Les négociations de paix directes entre le gouvernement congolais et la rébellion du M23/AFC, prévues ce mardi 18 mars 2025 à Luanda sous la médiation de l’Angola, semblent déjà compromises. Alors que l’Angola avait annoncé la présence des délégations de Kinshasa et du M23 dans la capitale angolaise, un retournement de situation de dernière minute vient assombrir l’issue de ce dialogue tant attendu.
Une participation de Kinshasa sous contrainte
Jusqu’à la dernière minute, la participation du gouvernement congolais restait en suspens. Depuis le début du conflit, Kinshasa a toujours refusé de dialoguer directement avec le M23, qu’il qualifie de groupe terroriste soutenu par Kigali. Pourtant, sous la pression des médiateurs régionaux, la délégation congolaise a finalement fait le déplacement à Luanda. Cependant, la Présidence angolaise n’a fourni aucun détail sur la composition de cette délégation, alimentant les spéculations sur la véritable volonté de Kinshasa à s’engager pleinement dans ces pourparlers.

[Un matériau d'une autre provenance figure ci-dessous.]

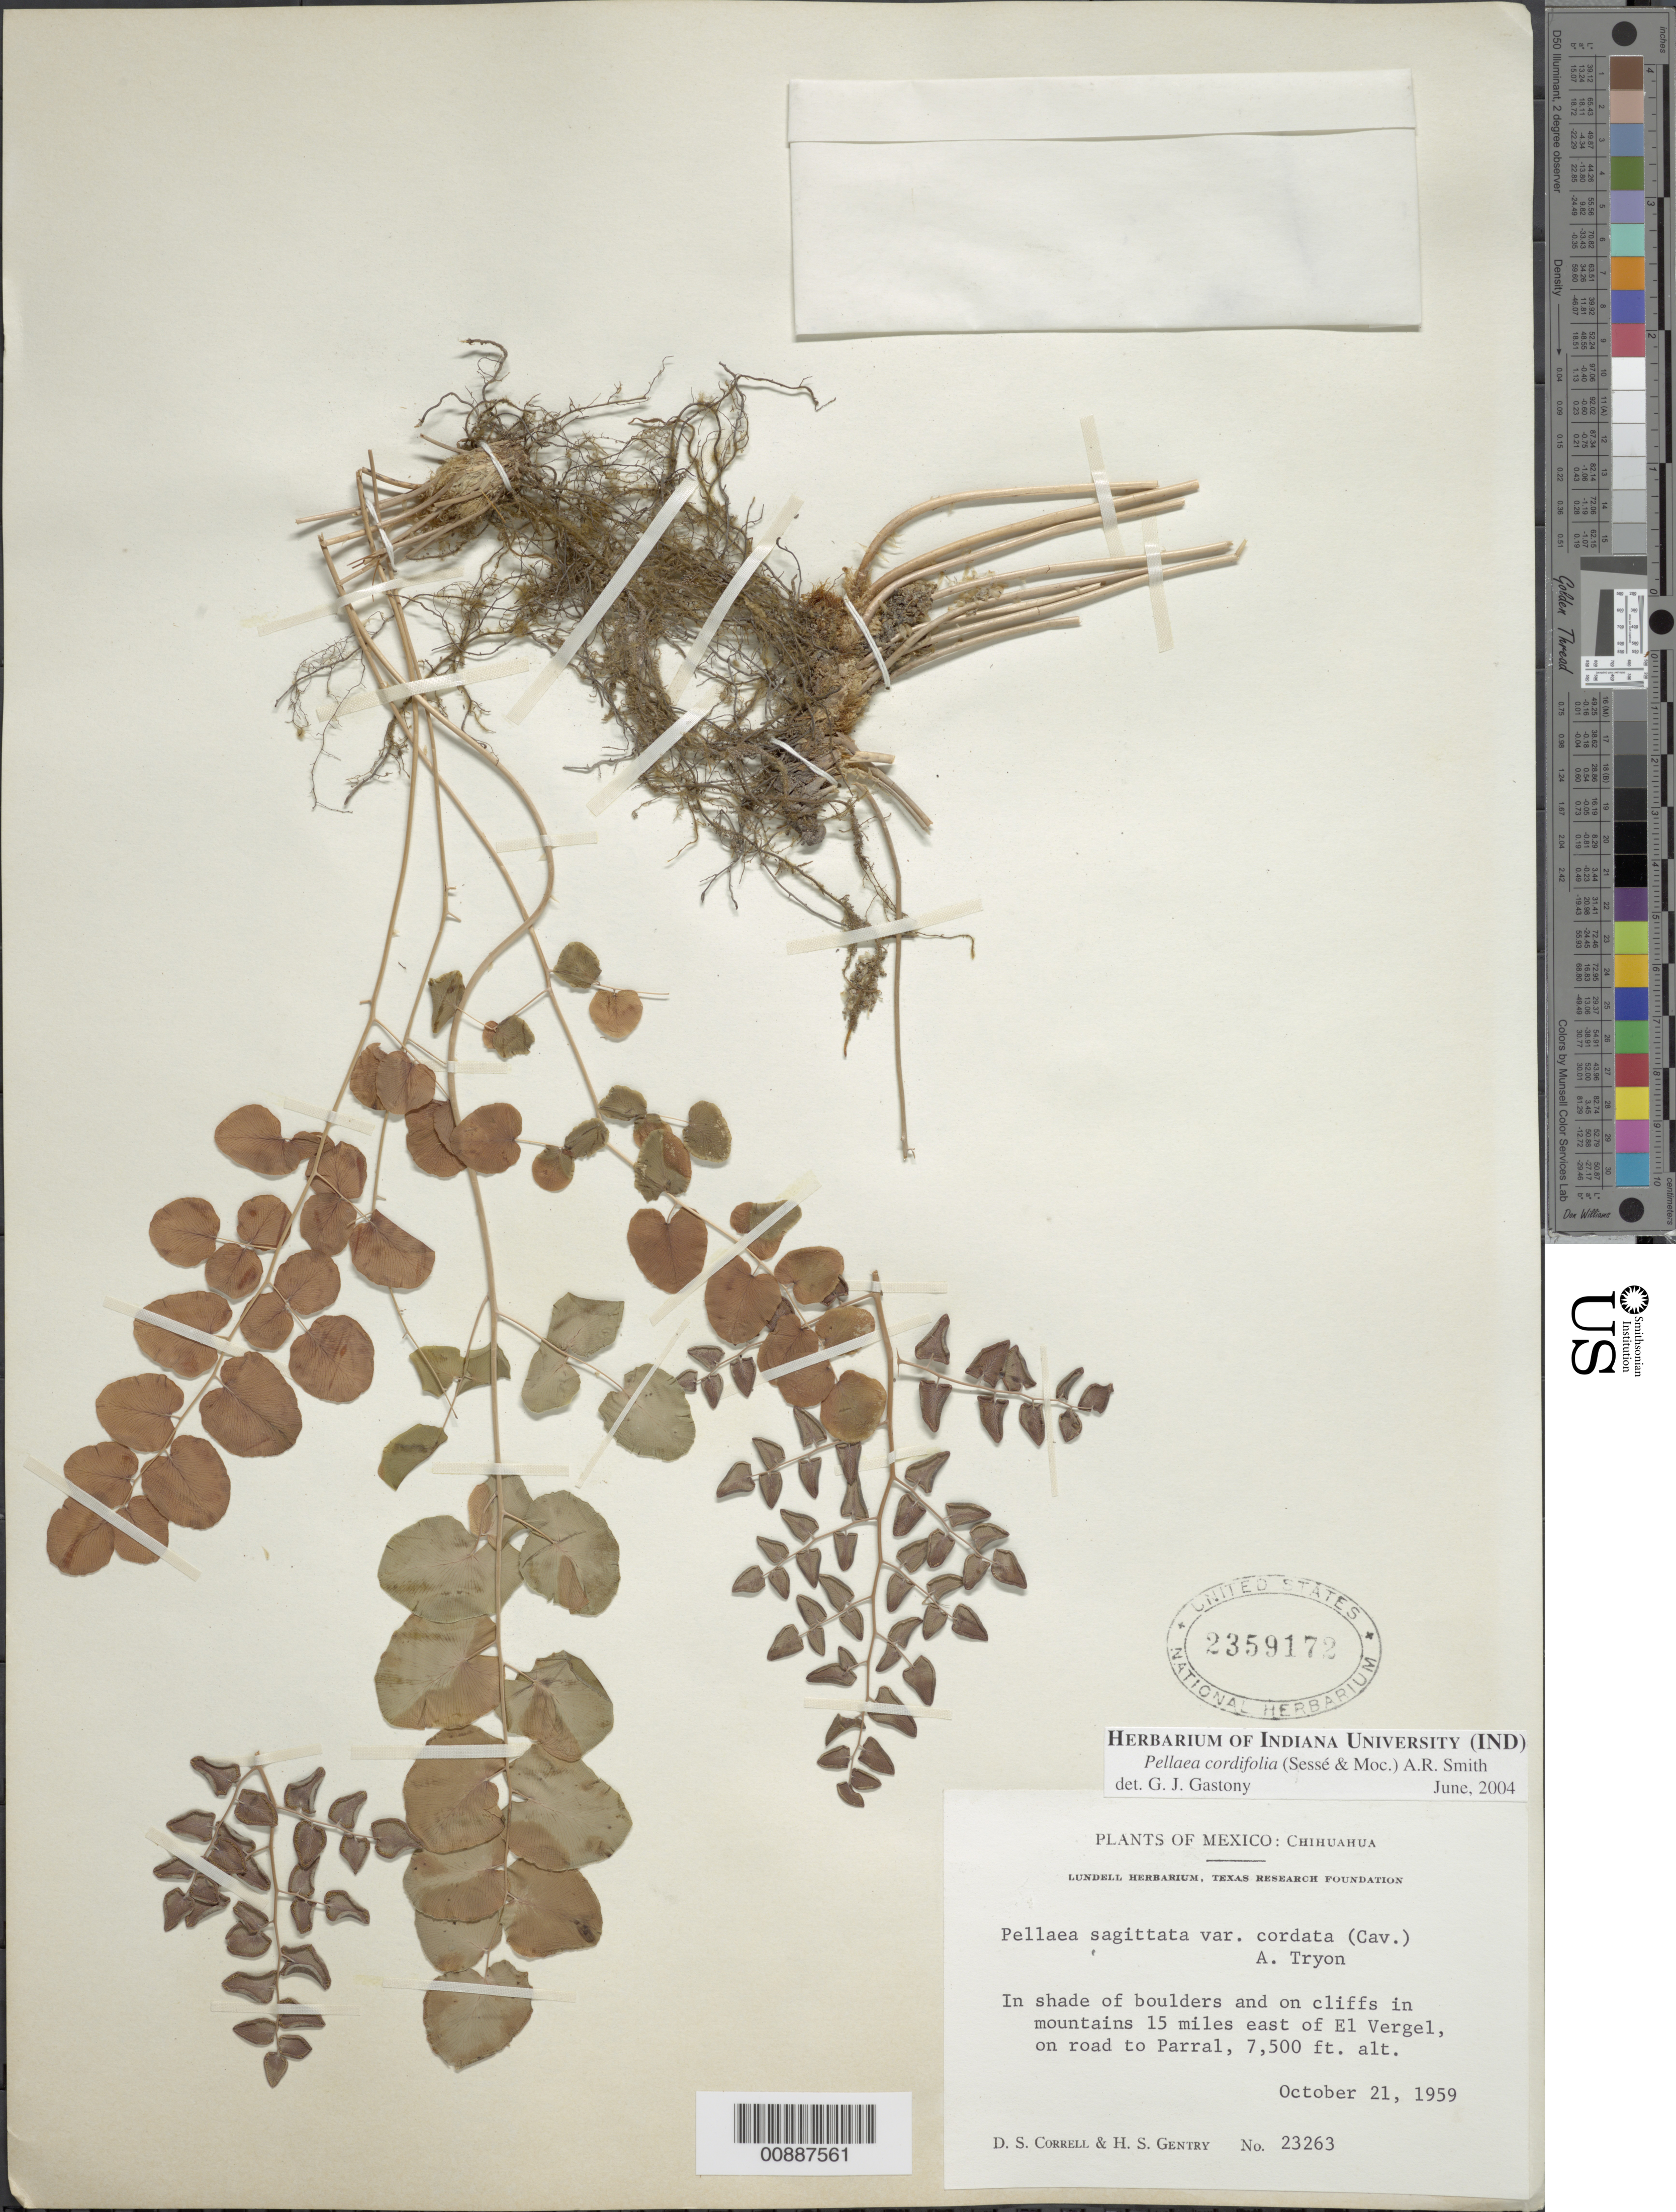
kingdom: Plantae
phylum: Tracheophyta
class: Polypodiopsida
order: Polypodiales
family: Pteridaceae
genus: Pellaea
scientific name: Pellaea cordifolia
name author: (Sessé) A.R. Sm.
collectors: D. S. Correll & H. S. Gentry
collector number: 23263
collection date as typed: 21 Oct 1959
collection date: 1959-10-21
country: Mexico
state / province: Chihuahua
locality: Mountains 15 miles east of El Vergel, on road to Parral, Chihuahua.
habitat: In shade of boulders and on cliffs in mountains.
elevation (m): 2286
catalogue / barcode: US 2359172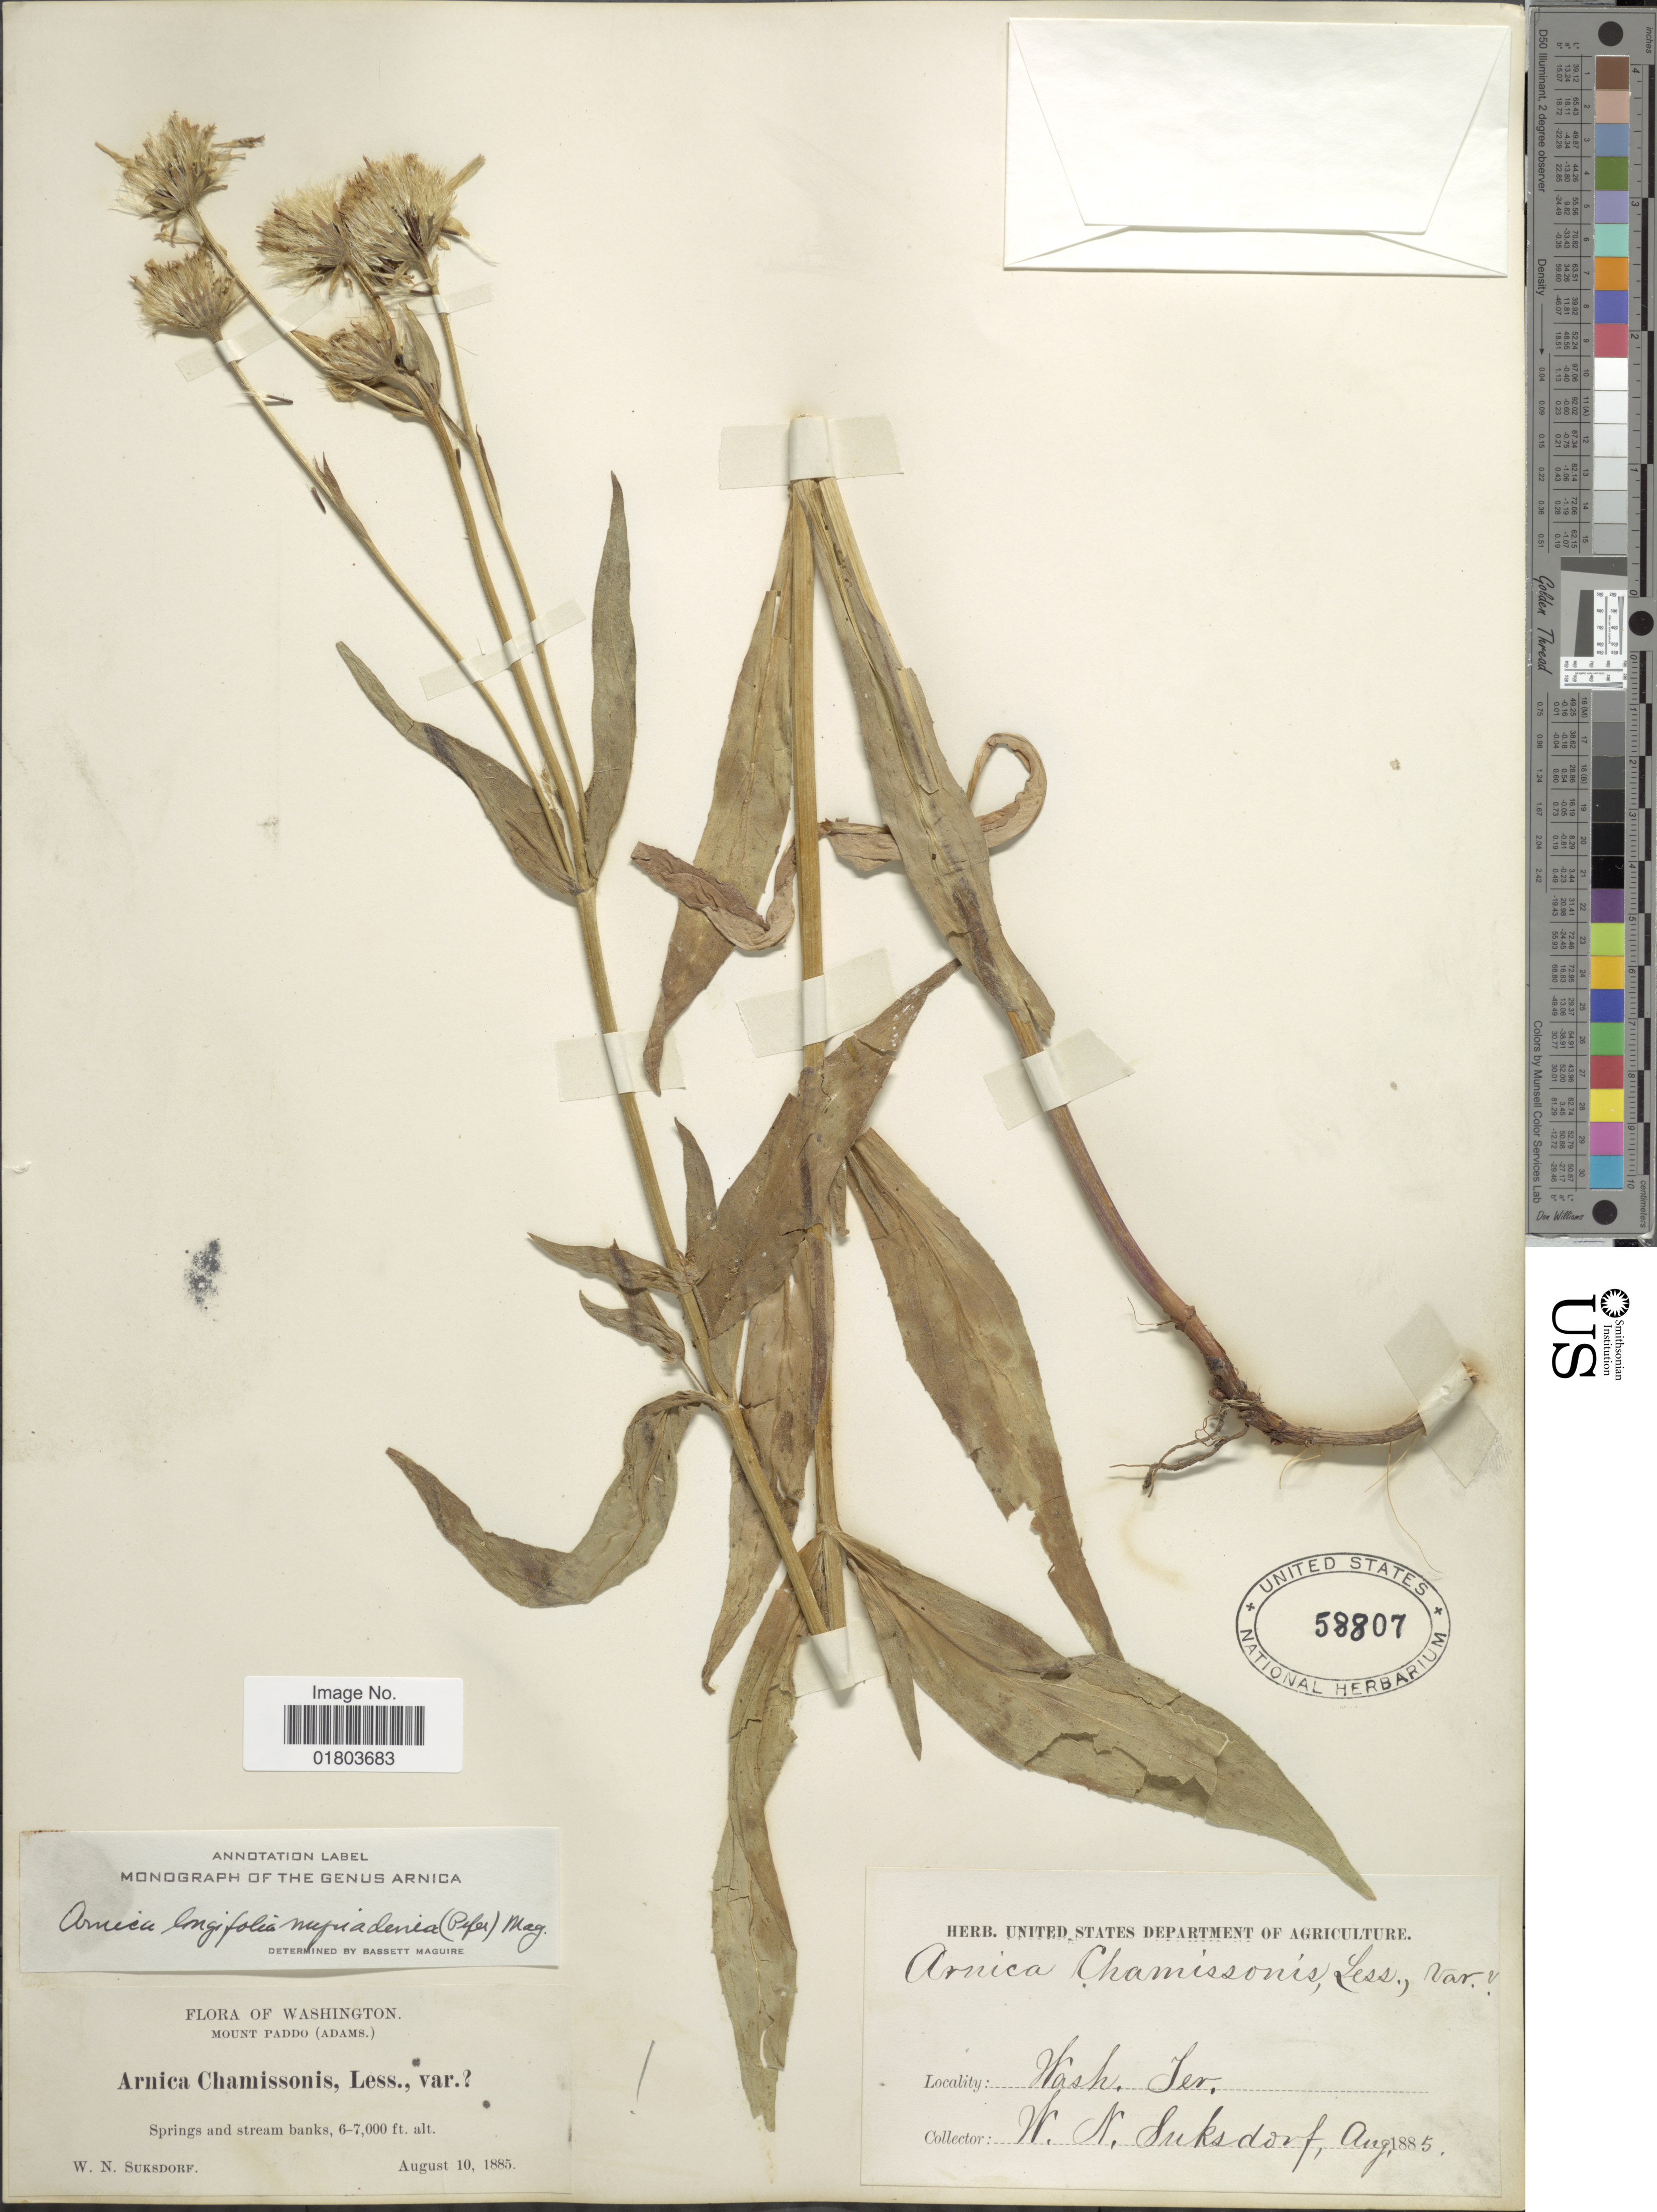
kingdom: Plantae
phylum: Tracheophyta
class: Magnoliopsida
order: Asterales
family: Asteraceae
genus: Arnica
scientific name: Arnica longifolia subsp. myriadenia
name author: (Piper) Maguire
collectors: W. N. Suksdorf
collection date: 1885-08-10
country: United States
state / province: Washington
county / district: Skamania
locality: Mount Paddo (Adams), Springs and streams banks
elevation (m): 1829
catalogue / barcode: US 58807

Le M23/AFC se retire à la dernière minute
De son côté, le M23 avait initialement accepté l’initiative de l’Angola. Mais dans un communiqué publié ce lundi 17 mars, le mouvement rebelle a brusquement changé de position, annonçant son refus de participer aux négociations. Il justifie son retrait par les sanctions individuelles imposées récemment par l’Union européenne à plusieurs de ses dirigeants, qualifiant ces mesures de « sabotage du processus de paix ».
« Nous ne pouvons pas engager un dialogue dans un climat de sanctions et de pressions extérieures. Ces décisions ne font que conforter Kinshasa dans sa posture belliciste« , déclare le M23 dans son communiqué.
En conséquence, la présence de la délégation rebelle à Luanda, annoncée par les médiateurs angolais, reste incertaine. Ce refus compromet sérieusement la tenue des discussions et relance les tensions diplomatiques.
Un cessez-le-feu précaire et des initiatives régionales divisées
Face à cette impasse, le président angolais João Lourenço, également président en exercice de l’Union africaine, a appelé à un cessez-le-feu immédiat dès le dimanche 16 mars à minuit. Cet appel vise à instaurer un climat favorable aux négociations en mettant fin aux hostilités et aux conquêtes territoriales dans l’Est de la RDC.
Parallèlement, les acteurs régionaux tentent de trouver une solution diplomatique. Une réunion des ministres des Affaires étrangères de la SADC et de l’EAC s’est tenue à Harare ce 17 mars pour discuter de l’application d’un cessez-le-feu plus contraignant. À Harare, la ministre congolaise des Affaires étrangères, Thérèse Kayikwamba Wagner, a plaidé pour une réponse régionale coordonnée contre le M23/AFC, insistant sur l’application de la résolution 2773 du Conseil de sécurité de l’ONU exigeant le retrait des forces rwandaises et la réouverture des aéroports de Goma et Kavumu.
Les doutes persistent : un dialogue déjà mort-né ?
Avec la volte-face du M23 et les réticences de Kinshasa, ces négociations apparaissent plus que jamais fragiles. Certains observateurs estiment que le retrait du mouvement rebelle est un « mauvais prétexte » pour éviter la pression diplomatique.
« Il n’y a aucun lien entre les sanctions de l’UE et la participation aux négociations« , souligne Jean-Marc Châtaigner, ancien ambassadeur de l’UE en RDC. « Les dirigeants du M23 veulent échapper aux discussions et gagner du temps sur le terrain militaire. »
Le gouvernement congolais, lui, campe sur sa position en exigeant un retrait total du M23 avant toute discussion politique. Cette condition, considérée comme inacceptable par le mouvement rebelle, rend difficile toute avancée concrète.
Alors que l’Angola tente de maintenir le processus à flot, la question centrale demeure : ces négociations auront-elles réellement lieu ? Ou assistera-t-on, une fois de plus, à l’échec d’un énième processus de paix dans l’Est congolais ? La réponse pourrait tomber dans les prochaines heures.